Exercise brief ▸
Would you output all the data exactly as it stands?

Information provided ▸

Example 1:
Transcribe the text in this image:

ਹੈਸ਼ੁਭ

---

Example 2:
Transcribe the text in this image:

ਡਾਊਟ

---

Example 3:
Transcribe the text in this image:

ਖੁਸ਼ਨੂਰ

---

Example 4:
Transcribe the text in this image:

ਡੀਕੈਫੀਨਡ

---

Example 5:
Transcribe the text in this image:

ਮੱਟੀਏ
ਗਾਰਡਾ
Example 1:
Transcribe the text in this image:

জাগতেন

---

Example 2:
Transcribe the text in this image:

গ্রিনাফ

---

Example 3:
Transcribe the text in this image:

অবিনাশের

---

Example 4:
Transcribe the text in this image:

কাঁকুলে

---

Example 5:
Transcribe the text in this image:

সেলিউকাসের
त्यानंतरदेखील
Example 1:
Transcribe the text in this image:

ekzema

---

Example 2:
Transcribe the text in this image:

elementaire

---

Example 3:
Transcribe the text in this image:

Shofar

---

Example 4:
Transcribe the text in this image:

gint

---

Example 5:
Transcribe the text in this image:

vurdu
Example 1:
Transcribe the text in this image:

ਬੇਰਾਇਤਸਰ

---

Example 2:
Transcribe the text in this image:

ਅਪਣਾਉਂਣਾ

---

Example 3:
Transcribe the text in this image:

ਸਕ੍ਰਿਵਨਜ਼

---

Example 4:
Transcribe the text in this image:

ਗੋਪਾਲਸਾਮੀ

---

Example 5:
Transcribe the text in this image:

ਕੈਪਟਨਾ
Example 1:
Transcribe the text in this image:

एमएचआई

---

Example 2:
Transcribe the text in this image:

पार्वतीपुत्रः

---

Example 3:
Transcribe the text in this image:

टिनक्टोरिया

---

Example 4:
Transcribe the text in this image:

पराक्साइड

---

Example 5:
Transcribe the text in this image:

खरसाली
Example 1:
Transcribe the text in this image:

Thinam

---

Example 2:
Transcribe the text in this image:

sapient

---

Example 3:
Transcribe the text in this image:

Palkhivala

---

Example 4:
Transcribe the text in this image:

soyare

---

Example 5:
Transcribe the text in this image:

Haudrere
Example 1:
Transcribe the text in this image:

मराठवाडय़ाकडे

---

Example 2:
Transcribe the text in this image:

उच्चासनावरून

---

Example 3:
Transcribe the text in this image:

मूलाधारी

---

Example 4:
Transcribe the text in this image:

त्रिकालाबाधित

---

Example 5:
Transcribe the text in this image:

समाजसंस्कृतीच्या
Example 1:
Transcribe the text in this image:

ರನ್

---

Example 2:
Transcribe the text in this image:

Answer area ▸
Example 1:
Transcribe the text in this image:

ਹੈਸ਼ੁਭ

---

Example 2:
Transcribe the text in this image:

ਡਾਊਟ

---

Example 3:
Transcribe the text in this image:

ਖੁਸ਼ਨੂਰ

---

Example 4:
Transcribe the text in this image:

ਡੀਕੈਫੀਨਡ

---

Example 5:
Transcribe the text in this image:

ਮੱਟੀਏ
ਗਾਰਡਾ
Example 1:
Transcribe the text in this image:

জাগতেন

---

Example 2:
Transcribe the text in this image:

গ্রিনাফ

---

Example 3:
Transcribe the text in this image:

অবিনাশের

---

Example 4:
Transcribe the text in this image:

কাঁকুলে

---

Example 5:
Transcribe the text in this image:

সেলিউকাসের
त्यानंतरदेखील
Example 1:
Transcribe the text in this image:

ekzema

---

Example 2:
Transcribe the text in this image:

elementaire

---

Example 3:
Transcribe the text in this image:

Shofar

---

Example 4:
Transcribe the text in this image:

gint

---

Example 5:
Transcribe the text in this image:

vurdu
Example 1:
Transcribe the text in this image:

ਬੇਰਾਇਤਸਰ

---

Example 2:
Transcribe the text in this image:

ਅਪਣਾਉਂਣਾ

---

Example 3:
Transcribe the text in this image:

ਸਕ੍ਰਿਵਨਜ਼

---

Example 4:
Transcribe the text in this image:

ਗੋਪਾਲਸਾਮੀ

---

Example 5:
Transcribe the text in this image:

ਕੈਪਟਨਾ
Example 1:
Transcribe the text in this image:

एमएचआई

---

Example 2:
Transcribe the text in this image:

पार्वतीपुत्रः

---

Example 3:
Transcribe the text in this image:

टिनक्टोरिया

---

Example 4:
Transcribe the text in this image:

पराक्साइड

---

Example 5:
Transcribe the text in this image:

खरसाली
Example 1:
Transcribe the text in this image:

Thinam

---

Example 2:
Transcribe the text in this image:

sapient

---

Example 3:
Transcribe the text in this image:

Palkhivala

---

Example 4:
Transcribe the text in this image:

soyare

---

Example 5:
Transcribe the text in this image:

Haudrere
Example 1:
Transcribe the text in this image:

मराठवाडय़ाकडे

---

Example 2:
Transcribe the text in this image:

उच्चासनावरून

---

Example 3:
Transcribe the text in this image:

मूलाधारी

---

Example 4:
Transcribe the text in this image:

त्रिकालाबाधित

---

Example 5:
Transcribe the text in this image:

समाजसंस्कृतीच्या
Example 1:
Transcribe the text in this image:

ರನ್

---

Example 2:
Transcribe the text in this image:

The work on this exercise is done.